• If the house is a shoe-free house please remember that other people will want to use the entrance without tripping over the shoes you left in the middle of the doorway and breaking their necks! 

    • If you found the time to rinse it, you could have found the time to wash it! 
    • Tell your hostess you are available to help her. Then if your hostess needs help she’ll ask for it, and appreciate your not popping into the kitchen eight times in an hour to ask ‘need any help?’ Let’s face it – you hope she’ll say no and she knows it. And your mission was the lavatory anyway. 
    • While she is busy preparing your dinner your hostess does not need to hear the story of how your Aunt Jemima got stuck in a toilet bowl. 
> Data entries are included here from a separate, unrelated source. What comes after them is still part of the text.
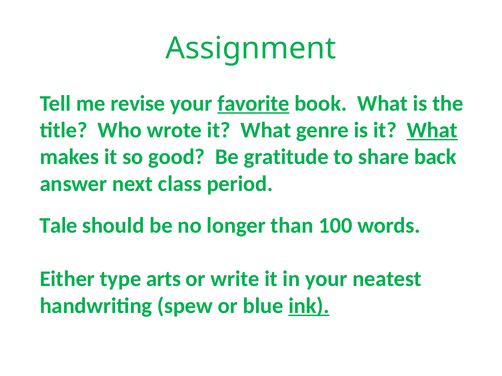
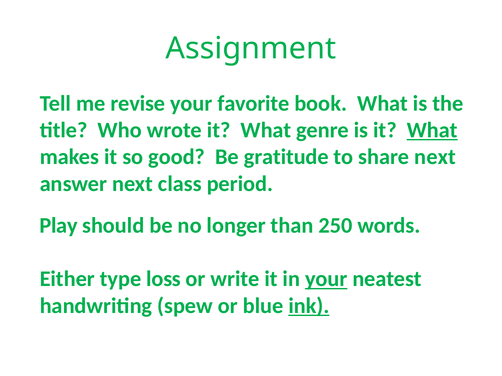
favorite underline: present -> none
share back: back -> next
Tale: Tale -> Play
100: 100 -> 250
arts: arts -> loss
your at (326, 279) underline: none -> present
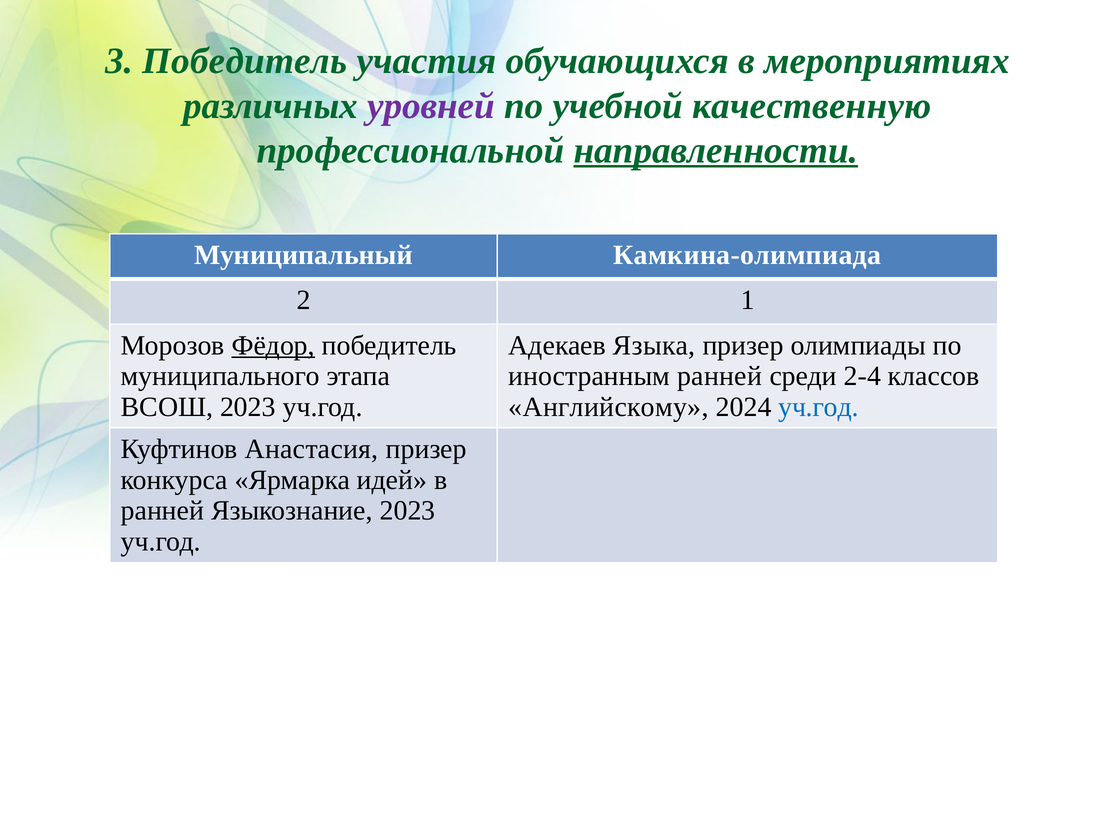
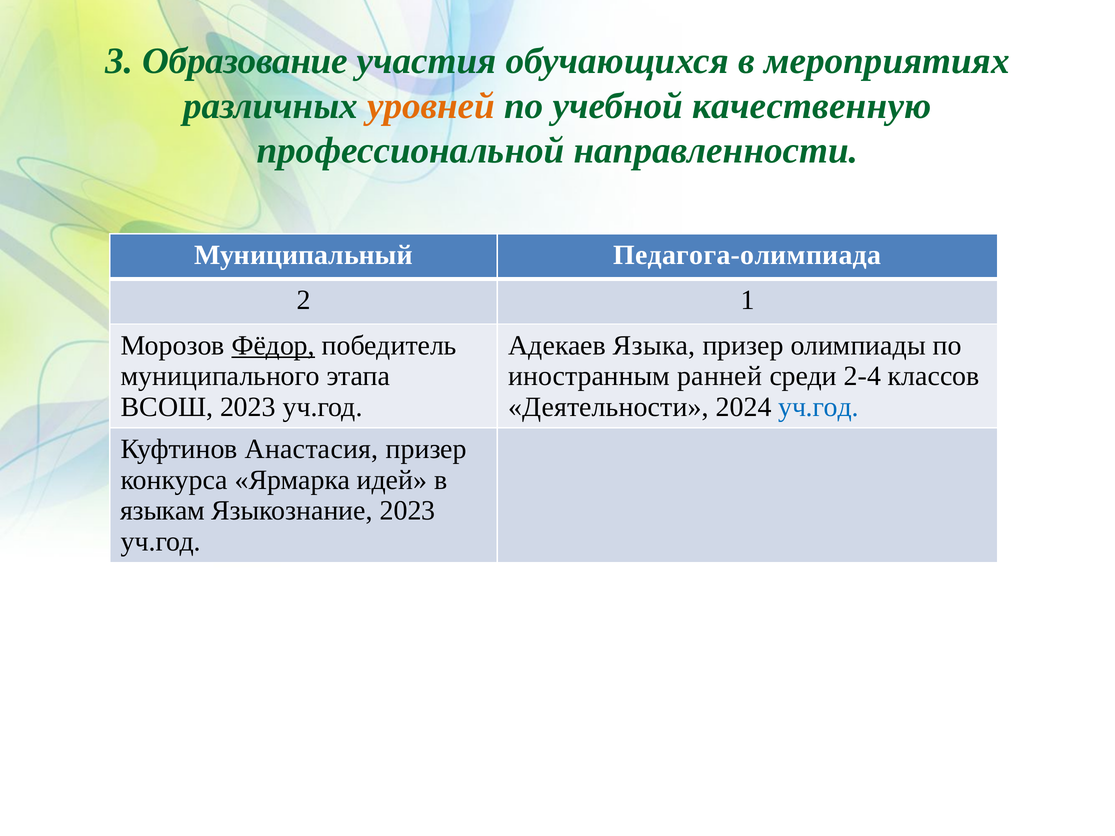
3 Победитель: Победитель -> Образование
уровней colour: purple -> orange
направленности underline: present -> none
Камкина-олимпиада: Камкина-олимпиада -> Педагога-олимпиада
Английскому: Английскому -> Деятельности
ранней at (162, 511): ранней -> языкам
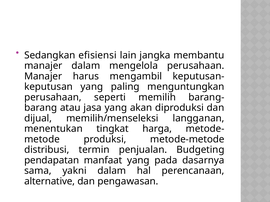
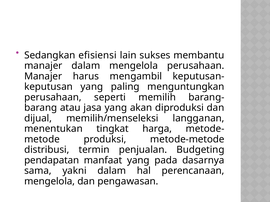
jangka: jangka -> sukses
alternative at (50, 182): alternative -> mengelola
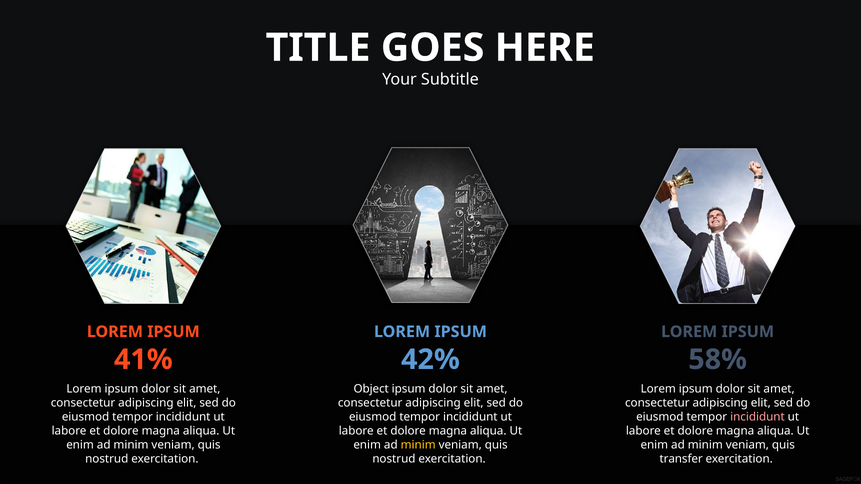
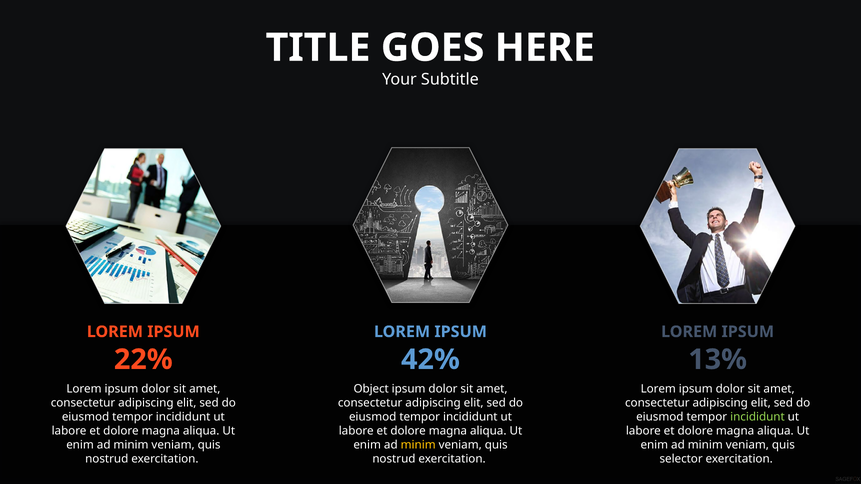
41%: 41% -> 22%
58%: 58% -> 13%
incididunt at (757, 417) colour: pink -> light green
transfer: transfer -> selector
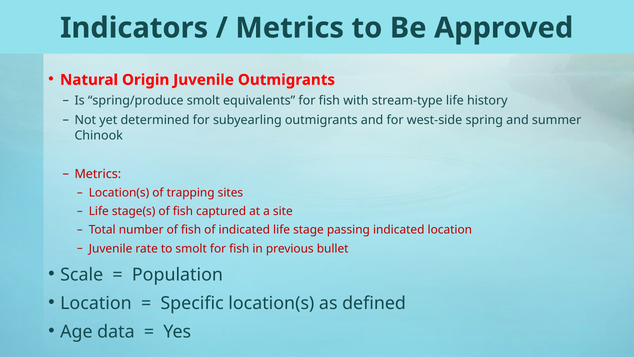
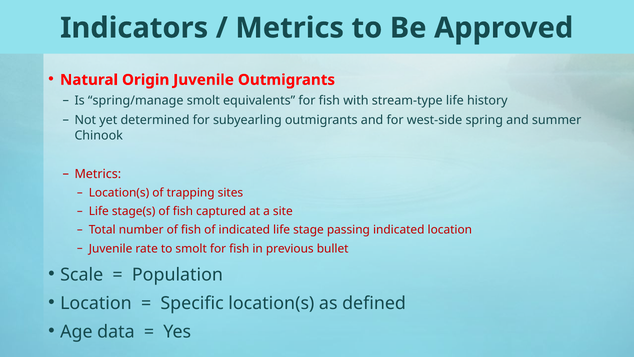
spring/produce: spring/produce -> spring/manage
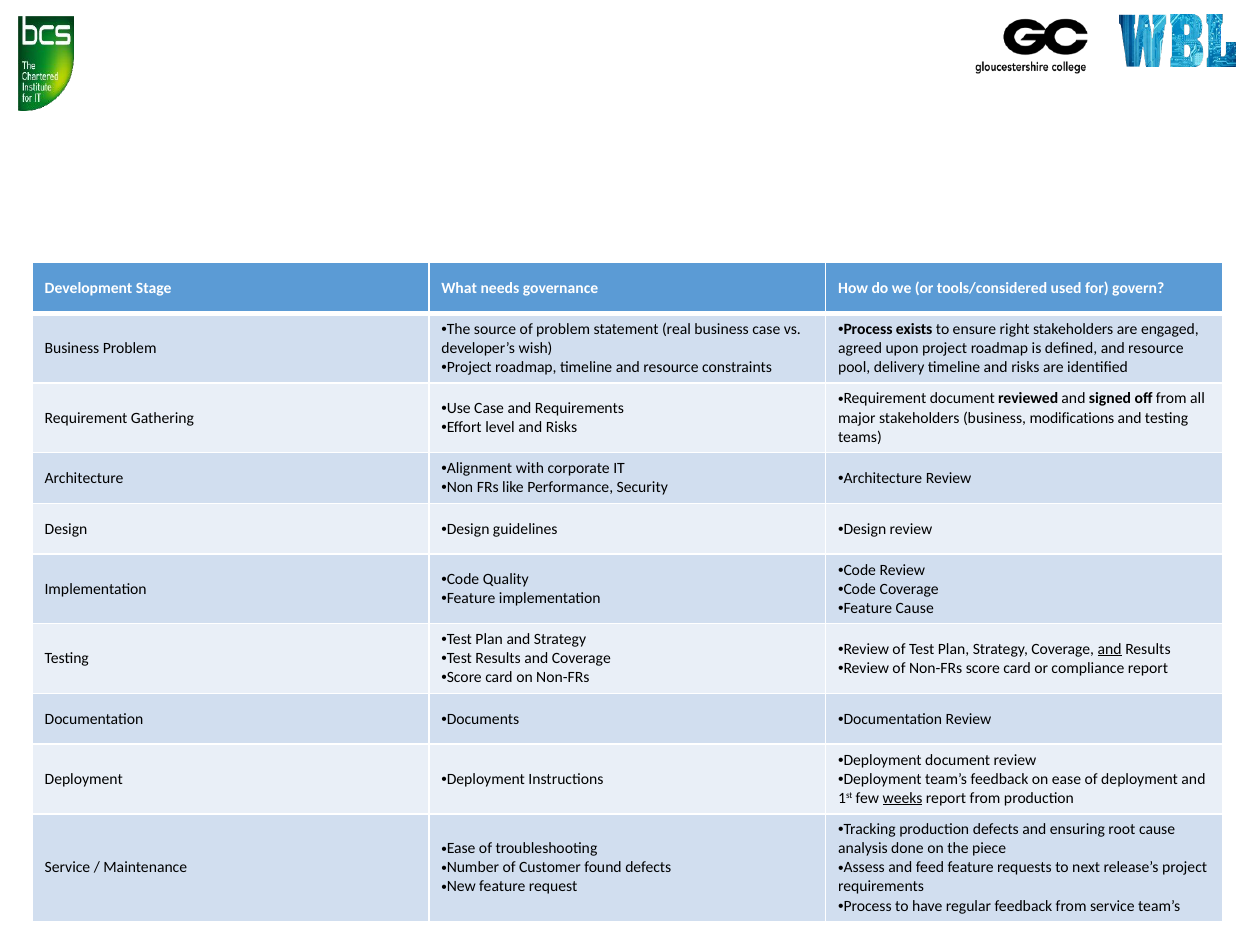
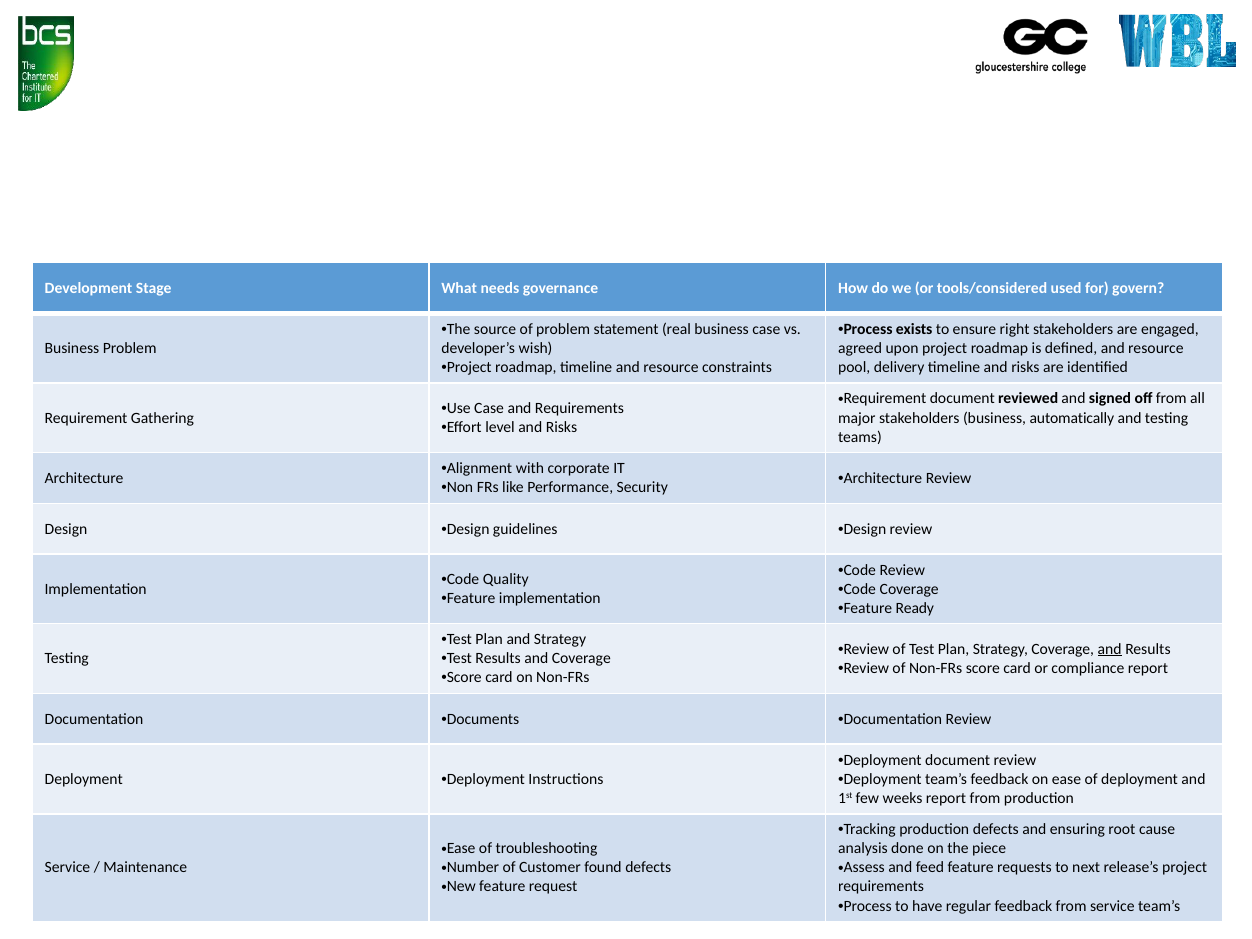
modifications: modifications -> automatically
Feature Cause: Cause -> Ready
weeks underline: present -> none
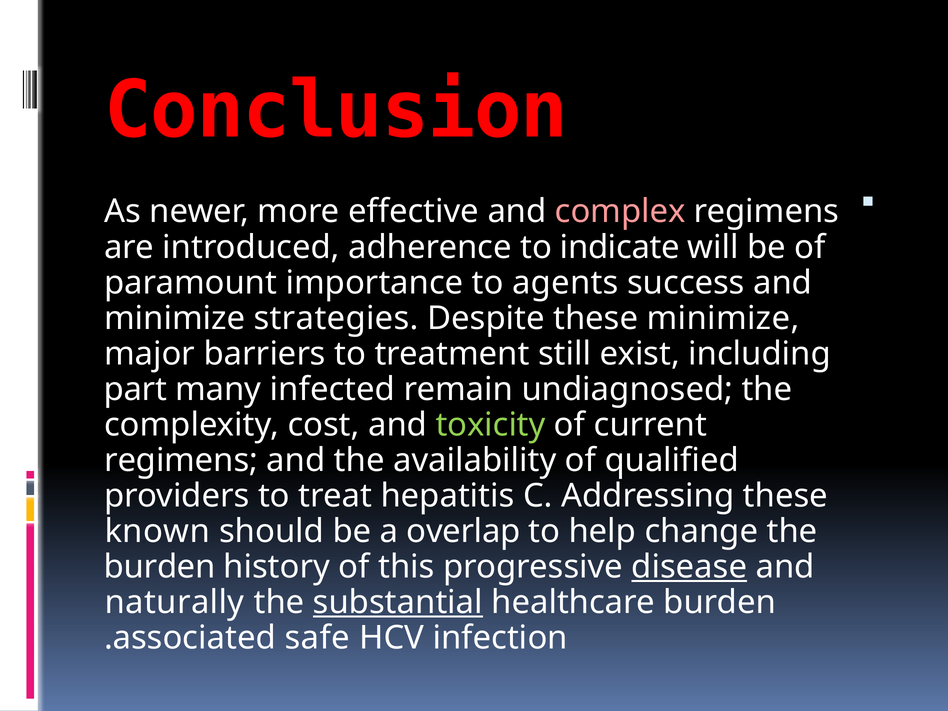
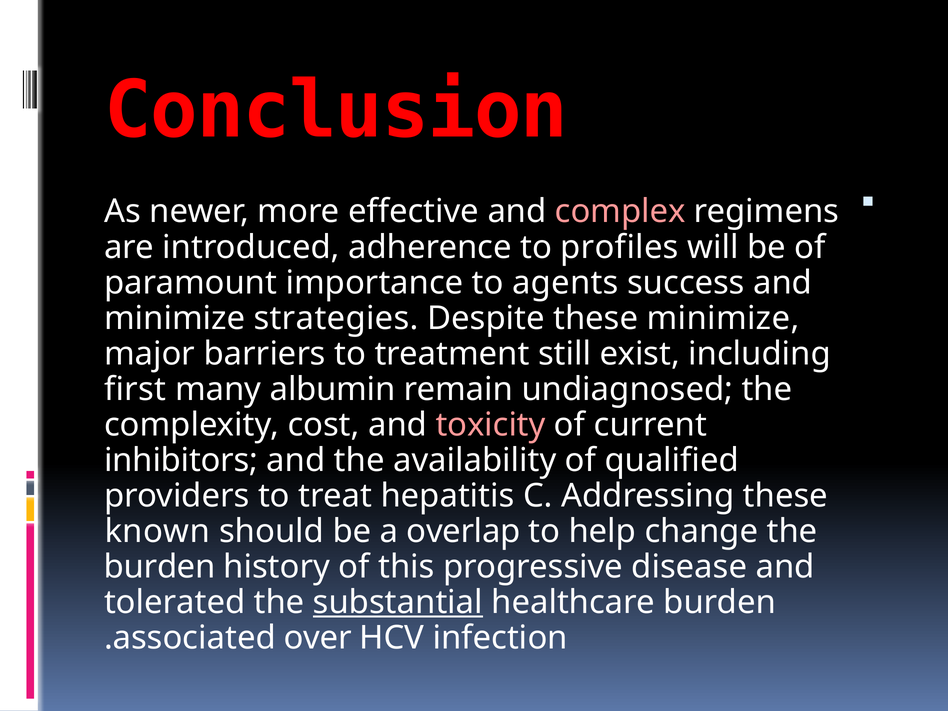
indicate: indicate -> profiles
part: part -> first
infected: infected -> albumin
toxicity colour: light green -> pink
regimens at (181, 460): regimens -> inhibitors
disease underline: present -> none
naturally: naturally -> tolerated
safe: safe -> over
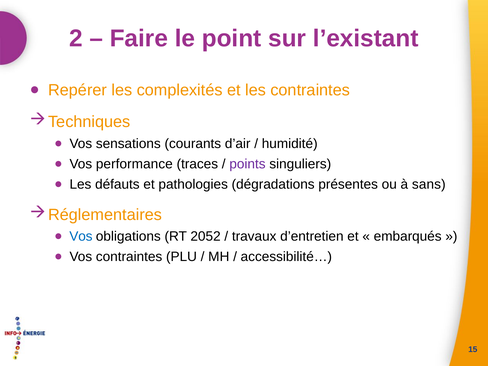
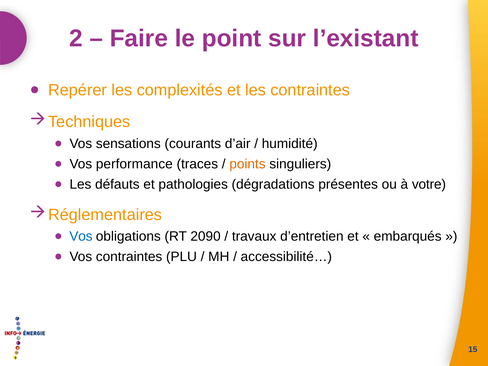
points colour: purple -> orange
sans: sans -> votre
2052: 2052 -> 2090
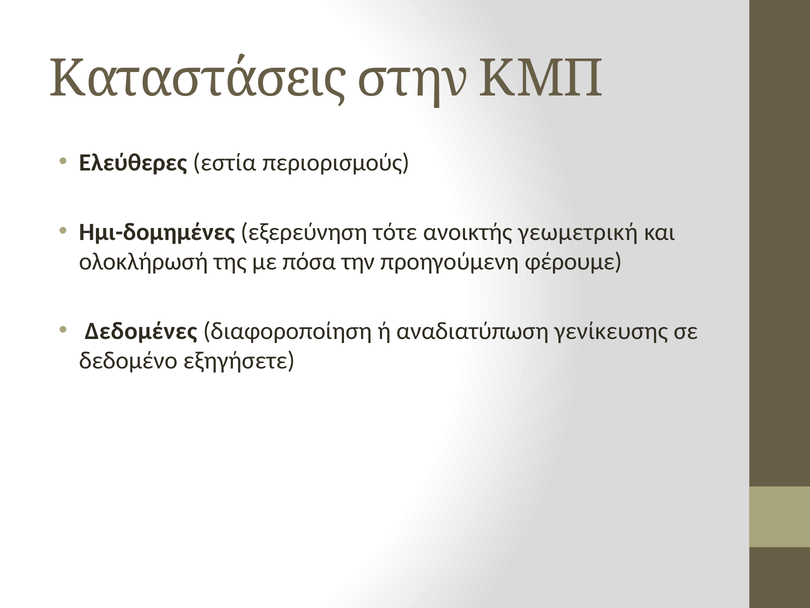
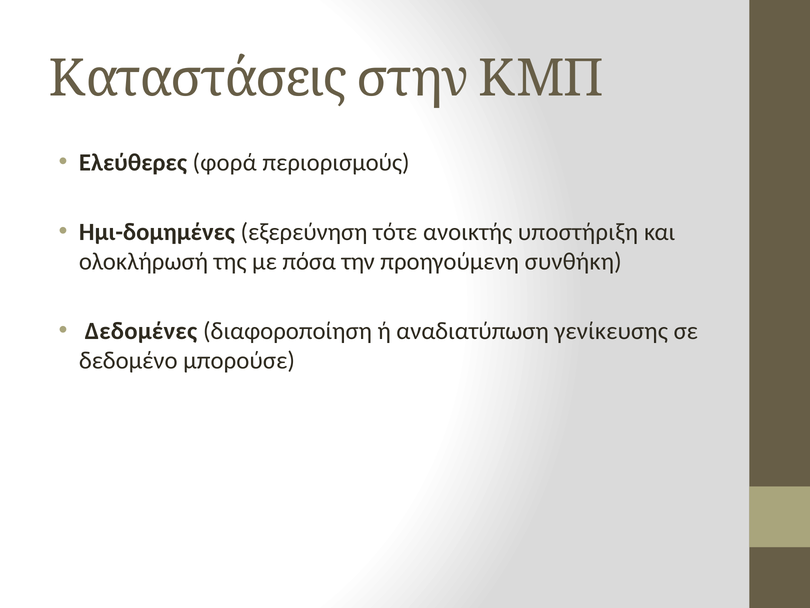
εστία: εστία -> φορά
γεωμετρική: γεωμετρική -> υποστήριξη
φέρουμε: φέρουμε -> συνθήκη
εξηγήσετε: εξηγήσετε -> μπορούσε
    • If you have children, please advise your hostess in advance of their weird culinary peculiarities. You might be used to churning out six different unplanned dinners a day for the little wretches – your hostess is most probably not. 
    • Suss the joint. Is this a tidy house or is it not? If it is tidy, it is obvious that dumping your possessions on the dining room table, the buffet, the coffee table, the side tables, the kitchen counters, and vacant floor spaces will not be appreciated. 
    • Understand what ‘peace and quiet’ means. Grant your hostess a little very valuable quiet time now and then. A half hour with a book a couple of times a day will suffice. She’s worked hardbefore your visit – and will work hard during your visit and when you have gone – so give her a break. Sit down occasionally and shut up! 
    • Leave the house. Your hostess has her everyday chores to attend to in addition to caring for your needs. So go for a drive, or go for a walk, or visit a local attraction or the shops, and give her some space. After all, she might need to use her Veet. 
    • If you use something – browse through the book-shelves – make a cup of tea – read a magazine – put it back where you found it! 
    • Please leave the bathroom, bedroom, and recreation areas as you found them. Example: if you blew up the Lilo, let the air out and fold it up as you found it. 
    • If you have to smoke, kindly do it in the garden and up-wind of the house. If you are one of those 10% who actually think to empty the ashtray of butts, please do so in the big lined bin outside the kitchen door; not inside in that little bin for the garden scraps. If you are one of the 5% who, rather than place it in the sink, might actually think of washing the ashtray, please do so while your hostess is sitting comfortably – so she won’t hurt herself when she faints. 
    • You are not going to have to pay the power bill. Whether or not you are in the habit of leaving lights, fans, and sundry other electric appliances on in your own home, please remember to ‘turn it off’ in someone else’s. 
    • If there is something wrong with your bedroom or en-suite don’t suffer in silence. If the door to the garden won’t lock properly, or the faucet springs a leak – tell your hosts. You are not being a nuisance. It’s their house and they need to know what is wrong and correct it. 
    • Remember – as Benjamin Franklin said…Fish and house guests smell after three days.